While the instructor should add more motivation earlier, the book is appropriate for a graduate course in number theory, for students who already know, for instance, the classification of finitely generated modules over a PID. It may be better than others, but would be difficult to use for self-study without additional background.
2 of 2 people found the following review helpful
on April 17, 2011
I have little to say except 5 stars, I just wanted to add to the reviews on this book since at present it has just one review.
i'm not an expert but I think it's a very clear book, and the authors have succeeded in their objective stated in the introduction, to provide a basic yet fairly ambitious treatment of first principles. My only complaint it the unusual numbering of statements, but I don't mind a little variation from the norm sometimes, all authors should have liberty to arrange things as they see fit.

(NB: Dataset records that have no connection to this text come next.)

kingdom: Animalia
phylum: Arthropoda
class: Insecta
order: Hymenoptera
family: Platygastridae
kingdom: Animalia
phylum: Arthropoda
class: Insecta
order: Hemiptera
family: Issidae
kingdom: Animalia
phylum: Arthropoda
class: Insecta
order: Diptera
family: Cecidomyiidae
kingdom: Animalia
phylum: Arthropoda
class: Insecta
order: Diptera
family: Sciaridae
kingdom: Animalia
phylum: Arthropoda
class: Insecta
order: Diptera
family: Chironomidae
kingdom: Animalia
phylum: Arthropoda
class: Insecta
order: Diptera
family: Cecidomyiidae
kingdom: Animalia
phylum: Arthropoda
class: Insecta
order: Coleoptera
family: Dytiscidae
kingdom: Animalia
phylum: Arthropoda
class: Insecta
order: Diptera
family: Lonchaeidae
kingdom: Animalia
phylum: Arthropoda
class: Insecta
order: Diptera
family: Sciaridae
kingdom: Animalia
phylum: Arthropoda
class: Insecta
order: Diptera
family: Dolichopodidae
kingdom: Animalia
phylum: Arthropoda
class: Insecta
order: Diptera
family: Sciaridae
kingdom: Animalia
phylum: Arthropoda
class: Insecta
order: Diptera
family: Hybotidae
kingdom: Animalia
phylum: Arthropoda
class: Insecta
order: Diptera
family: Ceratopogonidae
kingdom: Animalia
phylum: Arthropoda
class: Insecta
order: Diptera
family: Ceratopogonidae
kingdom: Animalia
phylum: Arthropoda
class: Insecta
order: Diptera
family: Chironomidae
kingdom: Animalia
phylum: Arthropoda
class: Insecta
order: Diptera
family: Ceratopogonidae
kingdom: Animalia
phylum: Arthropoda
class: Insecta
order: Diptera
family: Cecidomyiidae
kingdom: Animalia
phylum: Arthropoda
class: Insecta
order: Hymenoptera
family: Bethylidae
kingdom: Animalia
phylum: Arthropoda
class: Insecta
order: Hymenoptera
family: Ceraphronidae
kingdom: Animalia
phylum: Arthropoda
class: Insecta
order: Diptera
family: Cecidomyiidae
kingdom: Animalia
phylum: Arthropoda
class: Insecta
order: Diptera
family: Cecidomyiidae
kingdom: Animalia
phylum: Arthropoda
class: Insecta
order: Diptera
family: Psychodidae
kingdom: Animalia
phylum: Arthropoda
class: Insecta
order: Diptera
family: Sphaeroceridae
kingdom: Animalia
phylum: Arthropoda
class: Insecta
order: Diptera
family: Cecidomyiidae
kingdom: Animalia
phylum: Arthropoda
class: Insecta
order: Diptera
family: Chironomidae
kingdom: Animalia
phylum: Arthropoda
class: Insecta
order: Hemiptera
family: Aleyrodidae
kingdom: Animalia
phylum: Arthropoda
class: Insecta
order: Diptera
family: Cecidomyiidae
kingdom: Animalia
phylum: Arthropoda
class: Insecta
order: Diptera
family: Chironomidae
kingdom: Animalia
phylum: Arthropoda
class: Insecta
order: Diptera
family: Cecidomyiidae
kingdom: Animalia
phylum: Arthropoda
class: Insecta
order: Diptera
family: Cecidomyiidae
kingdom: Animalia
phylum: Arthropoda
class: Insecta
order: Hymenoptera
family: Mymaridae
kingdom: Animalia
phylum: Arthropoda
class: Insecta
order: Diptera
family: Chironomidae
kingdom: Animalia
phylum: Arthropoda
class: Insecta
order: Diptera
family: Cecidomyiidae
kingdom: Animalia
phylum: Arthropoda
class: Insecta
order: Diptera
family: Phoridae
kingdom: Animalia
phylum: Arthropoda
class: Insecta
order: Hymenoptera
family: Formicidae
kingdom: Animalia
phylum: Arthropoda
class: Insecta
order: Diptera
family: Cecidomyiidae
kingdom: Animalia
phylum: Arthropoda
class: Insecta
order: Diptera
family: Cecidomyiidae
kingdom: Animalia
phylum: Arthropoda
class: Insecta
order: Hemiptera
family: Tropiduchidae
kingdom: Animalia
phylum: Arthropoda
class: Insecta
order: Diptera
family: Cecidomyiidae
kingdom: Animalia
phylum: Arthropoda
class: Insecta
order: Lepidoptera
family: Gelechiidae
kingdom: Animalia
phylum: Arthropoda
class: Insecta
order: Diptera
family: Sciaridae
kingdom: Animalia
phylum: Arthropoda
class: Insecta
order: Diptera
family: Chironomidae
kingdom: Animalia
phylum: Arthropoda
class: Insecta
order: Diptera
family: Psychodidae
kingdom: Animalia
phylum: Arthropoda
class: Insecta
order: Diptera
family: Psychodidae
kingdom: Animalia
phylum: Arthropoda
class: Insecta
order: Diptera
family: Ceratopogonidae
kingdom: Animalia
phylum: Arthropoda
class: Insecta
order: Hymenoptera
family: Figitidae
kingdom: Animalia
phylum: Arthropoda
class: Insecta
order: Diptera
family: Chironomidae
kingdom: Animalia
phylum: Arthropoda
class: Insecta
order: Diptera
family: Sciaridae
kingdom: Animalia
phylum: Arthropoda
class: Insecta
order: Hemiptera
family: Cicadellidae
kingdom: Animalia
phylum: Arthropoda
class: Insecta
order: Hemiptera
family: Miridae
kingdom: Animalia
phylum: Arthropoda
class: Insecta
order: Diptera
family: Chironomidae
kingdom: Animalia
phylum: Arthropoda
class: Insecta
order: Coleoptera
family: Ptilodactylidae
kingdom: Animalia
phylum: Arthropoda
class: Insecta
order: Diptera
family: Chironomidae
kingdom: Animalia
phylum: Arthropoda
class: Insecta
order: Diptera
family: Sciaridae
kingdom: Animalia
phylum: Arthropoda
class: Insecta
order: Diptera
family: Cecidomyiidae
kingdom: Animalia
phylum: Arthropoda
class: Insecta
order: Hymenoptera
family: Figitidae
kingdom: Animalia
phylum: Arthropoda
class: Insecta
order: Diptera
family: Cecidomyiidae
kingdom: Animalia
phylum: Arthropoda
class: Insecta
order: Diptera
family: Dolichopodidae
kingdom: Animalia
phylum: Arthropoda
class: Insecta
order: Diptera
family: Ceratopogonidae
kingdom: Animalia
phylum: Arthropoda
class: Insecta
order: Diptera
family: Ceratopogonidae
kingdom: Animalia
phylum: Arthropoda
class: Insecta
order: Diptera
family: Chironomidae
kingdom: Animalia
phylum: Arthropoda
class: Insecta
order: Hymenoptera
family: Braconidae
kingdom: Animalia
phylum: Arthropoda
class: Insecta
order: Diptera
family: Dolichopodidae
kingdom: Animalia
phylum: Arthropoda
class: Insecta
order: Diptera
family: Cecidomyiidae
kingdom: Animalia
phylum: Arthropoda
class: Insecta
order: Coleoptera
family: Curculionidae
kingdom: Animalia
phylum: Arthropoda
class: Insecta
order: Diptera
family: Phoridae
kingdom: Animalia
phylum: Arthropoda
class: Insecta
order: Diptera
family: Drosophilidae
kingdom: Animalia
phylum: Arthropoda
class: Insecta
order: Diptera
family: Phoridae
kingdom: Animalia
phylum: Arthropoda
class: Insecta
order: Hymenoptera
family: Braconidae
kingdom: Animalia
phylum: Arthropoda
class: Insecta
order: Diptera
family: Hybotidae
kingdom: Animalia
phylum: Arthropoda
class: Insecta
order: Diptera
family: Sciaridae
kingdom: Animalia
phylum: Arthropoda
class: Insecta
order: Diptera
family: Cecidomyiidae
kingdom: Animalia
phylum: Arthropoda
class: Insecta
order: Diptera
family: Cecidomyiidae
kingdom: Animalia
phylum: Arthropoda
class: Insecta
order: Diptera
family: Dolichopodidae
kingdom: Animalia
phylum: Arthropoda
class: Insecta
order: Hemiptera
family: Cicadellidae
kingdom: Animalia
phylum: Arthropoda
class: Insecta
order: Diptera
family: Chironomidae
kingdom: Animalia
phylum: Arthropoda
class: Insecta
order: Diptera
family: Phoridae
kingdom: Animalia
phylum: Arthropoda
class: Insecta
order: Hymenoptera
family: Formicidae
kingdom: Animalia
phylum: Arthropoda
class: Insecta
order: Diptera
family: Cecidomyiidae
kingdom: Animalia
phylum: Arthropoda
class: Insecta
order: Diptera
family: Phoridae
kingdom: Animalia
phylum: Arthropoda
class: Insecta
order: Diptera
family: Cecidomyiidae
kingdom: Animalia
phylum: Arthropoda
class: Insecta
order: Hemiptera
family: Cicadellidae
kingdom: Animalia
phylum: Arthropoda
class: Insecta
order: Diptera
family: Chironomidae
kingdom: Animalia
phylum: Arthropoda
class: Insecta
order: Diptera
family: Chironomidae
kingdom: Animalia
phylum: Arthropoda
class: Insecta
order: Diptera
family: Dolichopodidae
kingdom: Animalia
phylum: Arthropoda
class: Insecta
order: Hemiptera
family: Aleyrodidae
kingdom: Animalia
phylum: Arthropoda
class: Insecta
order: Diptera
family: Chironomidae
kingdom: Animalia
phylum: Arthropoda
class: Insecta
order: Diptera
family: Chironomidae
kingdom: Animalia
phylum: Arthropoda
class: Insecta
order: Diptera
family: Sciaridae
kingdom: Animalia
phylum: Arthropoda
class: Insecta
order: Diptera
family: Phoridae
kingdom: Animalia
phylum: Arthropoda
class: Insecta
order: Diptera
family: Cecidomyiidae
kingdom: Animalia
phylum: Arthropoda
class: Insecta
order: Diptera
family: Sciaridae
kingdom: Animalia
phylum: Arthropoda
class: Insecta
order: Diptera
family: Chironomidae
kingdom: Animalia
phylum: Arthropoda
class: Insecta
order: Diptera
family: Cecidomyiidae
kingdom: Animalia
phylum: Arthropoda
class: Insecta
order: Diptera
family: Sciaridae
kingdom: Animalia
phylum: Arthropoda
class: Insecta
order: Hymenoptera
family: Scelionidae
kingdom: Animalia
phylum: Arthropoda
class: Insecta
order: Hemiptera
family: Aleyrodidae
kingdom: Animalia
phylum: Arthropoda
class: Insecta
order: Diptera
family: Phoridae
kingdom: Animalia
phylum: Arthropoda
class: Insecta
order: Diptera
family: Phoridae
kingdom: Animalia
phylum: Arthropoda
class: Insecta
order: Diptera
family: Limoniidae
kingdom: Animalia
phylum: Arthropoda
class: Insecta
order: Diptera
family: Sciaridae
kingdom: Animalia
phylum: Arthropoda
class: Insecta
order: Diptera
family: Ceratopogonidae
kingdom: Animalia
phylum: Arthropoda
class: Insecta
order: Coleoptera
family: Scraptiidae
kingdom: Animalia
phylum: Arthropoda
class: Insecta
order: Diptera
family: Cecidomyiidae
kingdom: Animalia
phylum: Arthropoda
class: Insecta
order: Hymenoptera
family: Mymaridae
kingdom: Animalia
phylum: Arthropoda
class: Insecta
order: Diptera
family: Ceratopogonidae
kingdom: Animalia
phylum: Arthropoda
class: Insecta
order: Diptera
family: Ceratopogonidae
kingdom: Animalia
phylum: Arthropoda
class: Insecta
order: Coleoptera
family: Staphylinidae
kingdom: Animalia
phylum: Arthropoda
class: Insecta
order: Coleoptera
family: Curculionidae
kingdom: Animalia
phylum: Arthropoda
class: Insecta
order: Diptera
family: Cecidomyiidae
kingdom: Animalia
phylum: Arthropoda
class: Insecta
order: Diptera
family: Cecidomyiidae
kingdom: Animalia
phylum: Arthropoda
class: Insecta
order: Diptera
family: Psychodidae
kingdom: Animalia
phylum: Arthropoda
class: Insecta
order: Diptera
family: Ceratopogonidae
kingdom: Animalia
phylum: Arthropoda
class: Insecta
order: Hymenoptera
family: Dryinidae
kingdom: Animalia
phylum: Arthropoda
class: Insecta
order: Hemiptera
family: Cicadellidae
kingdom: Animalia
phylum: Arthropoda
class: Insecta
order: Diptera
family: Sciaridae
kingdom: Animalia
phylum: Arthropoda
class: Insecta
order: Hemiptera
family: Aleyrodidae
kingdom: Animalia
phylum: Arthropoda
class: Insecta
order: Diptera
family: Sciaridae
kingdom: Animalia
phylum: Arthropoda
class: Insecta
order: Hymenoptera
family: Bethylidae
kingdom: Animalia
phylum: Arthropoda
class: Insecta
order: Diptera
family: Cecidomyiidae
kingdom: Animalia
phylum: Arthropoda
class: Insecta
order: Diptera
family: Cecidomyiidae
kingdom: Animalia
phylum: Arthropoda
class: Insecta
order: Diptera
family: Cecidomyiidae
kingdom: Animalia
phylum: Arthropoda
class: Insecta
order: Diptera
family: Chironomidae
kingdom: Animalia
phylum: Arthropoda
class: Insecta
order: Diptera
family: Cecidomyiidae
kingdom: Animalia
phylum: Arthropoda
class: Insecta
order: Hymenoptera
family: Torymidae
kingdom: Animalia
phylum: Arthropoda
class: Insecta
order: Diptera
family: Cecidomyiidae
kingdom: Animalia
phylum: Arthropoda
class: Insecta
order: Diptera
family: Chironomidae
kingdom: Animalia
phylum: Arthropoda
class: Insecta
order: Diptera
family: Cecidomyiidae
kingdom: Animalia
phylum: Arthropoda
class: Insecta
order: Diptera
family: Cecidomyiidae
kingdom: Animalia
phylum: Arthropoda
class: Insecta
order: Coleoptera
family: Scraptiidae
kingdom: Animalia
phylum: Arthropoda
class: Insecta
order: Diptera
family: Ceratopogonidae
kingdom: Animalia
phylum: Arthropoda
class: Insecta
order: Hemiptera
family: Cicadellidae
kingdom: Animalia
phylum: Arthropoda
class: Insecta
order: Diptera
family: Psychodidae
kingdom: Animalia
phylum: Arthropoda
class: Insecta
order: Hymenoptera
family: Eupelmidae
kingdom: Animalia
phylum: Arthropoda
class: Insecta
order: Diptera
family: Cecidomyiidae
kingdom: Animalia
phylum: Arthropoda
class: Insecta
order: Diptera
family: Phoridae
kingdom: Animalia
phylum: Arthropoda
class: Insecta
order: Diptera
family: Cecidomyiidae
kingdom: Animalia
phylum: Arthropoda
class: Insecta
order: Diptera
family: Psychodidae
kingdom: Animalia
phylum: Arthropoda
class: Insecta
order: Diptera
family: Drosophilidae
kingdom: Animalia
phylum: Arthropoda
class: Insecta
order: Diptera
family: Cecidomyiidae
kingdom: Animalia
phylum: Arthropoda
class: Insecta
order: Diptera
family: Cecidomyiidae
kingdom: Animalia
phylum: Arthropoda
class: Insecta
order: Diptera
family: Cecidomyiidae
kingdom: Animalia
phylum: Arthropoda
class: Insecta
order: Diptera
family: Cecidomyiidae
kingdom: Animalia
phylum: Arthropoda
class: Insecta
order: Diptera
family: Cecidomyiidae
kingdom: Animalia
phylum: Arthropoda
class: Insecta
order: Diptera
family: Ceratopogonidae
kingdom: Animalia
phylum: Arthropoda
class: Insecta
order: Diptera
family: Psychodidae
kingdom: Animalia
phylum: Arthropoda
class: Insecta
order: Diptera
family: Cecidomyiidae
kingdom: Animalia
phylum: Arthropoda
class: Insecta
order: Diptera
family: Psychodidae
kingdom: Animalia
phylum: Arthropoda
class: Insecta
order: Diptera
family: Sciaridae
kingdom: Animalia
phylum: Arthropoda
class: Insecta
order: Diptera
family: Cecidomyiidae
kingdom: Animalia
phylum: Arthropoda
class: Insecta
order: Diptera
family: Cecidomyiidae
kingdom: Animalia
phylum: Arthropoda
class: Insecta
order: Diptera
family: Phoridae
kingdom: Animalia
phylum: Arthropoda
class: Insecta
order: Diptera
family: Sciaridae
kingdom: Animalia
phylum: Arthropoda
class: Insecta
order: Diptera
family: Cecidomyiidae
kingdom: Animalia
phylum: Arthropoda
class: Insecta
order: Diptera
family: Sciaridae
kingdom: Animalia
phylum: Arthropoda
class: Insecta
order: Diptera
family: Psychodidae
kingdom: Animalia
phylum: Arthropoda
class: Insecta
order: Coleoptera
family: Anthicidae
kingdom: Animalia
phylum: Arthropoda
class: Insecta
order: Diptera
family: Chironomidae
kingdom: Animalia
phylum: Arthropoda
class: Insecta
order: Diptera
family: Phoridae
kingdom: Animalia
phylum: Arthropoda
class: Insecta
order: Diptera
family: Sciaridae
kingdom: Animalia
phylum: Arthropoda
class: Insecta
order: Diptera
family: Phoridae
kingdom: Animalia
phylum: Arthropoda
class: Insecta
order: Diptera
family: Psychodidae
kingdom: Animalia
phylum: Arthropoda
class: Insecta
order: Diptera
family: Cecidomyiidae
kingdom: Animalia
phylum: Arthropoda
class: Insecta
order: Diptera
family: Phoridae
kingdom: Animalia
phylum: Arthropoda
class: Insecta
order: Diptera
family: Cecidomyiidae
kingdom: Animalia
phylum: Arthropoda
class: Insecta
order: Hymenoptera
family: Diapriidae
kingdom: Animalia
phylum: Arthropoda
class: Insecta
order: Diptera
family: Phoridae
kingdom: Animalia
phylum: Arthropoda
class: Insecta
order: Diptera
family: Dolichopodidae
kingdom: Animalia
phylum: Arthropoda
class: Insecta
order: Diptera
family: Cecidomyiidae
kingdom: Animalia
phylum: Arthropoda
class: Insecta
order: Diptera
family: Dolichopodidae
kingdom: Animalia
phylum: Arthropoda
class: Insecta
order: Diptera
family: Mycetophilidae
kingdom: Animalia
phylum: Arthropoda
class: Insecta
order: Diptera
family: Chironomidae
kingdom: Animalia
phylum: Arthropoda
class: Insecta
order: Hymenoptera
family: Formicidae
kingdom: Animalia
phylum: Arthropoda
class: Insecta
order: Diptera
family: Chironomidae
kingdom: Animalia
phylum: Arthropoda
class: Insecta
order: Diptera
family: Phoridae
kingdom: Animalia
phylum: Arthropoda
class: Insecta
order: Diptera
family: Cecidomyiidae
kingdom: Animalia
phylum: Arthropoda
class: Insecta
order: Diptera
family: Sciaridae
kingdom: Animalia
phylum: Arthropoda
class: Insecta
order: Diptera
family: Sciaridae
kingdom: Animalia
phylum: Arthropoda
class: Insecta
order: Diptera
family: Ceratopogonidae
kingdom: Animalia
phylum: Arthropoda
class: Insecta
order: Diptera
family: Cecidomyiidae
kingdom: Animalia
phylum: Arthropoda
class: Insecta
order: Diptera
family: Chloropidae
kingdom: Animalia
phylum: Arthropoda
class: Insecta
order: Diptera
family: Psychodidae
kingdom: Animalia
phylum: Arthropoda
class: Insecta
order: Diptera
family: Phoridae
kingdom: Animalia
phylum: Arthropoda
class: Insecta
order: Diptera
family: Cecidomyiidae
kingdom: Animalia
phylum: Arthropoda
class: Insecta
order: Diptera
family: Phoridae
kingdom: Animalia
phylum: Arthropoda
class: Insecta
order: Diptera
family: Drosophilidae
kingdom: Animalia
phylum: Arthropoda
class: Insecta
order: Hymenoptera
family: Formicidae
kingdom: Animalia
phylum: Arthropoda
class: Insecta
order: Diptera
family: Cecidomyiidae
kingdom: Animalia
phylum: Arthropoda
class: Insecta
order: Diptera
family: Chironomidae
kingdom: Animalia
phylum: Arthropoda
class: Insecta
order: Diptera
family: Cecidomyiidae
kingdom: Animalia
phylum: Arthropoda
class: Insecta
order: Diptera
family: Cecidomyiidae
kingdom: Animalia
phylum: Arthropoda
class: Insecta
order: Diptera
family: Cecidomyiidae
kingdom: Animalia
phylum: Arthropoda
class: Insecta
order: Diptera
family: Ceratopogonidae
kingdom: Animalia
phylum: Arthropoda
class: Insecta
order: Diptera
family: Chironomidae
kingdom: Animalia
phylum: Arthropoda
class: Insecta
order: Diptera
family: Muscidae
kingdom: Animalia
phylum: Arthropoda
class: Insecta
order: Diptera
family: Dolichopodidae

This is a book about Dedekind domains. Reading this book will provide a grounding in the theory of Dedekind domains and provides a clear picture of how number fields are a special sort. It will also provide an introduction to the basic ideas of more advanced subjects like class field theory, such valuations and padic completions, Ostrowski's theorem, the Dirichlet Unit Theorem and the Kummer criterion. Another feature is sections on not only quadratic and cyclotomic extensions, but less often treated cubic and biquadratic ones. There is very little homological algebra, so depending on preferences readers may enjoy having that ingredient hidden until (if and when) some real motivation has arisen.
I think would be a good book for students of any level who have seen some algebra and wish to see how algebraic notions are applied.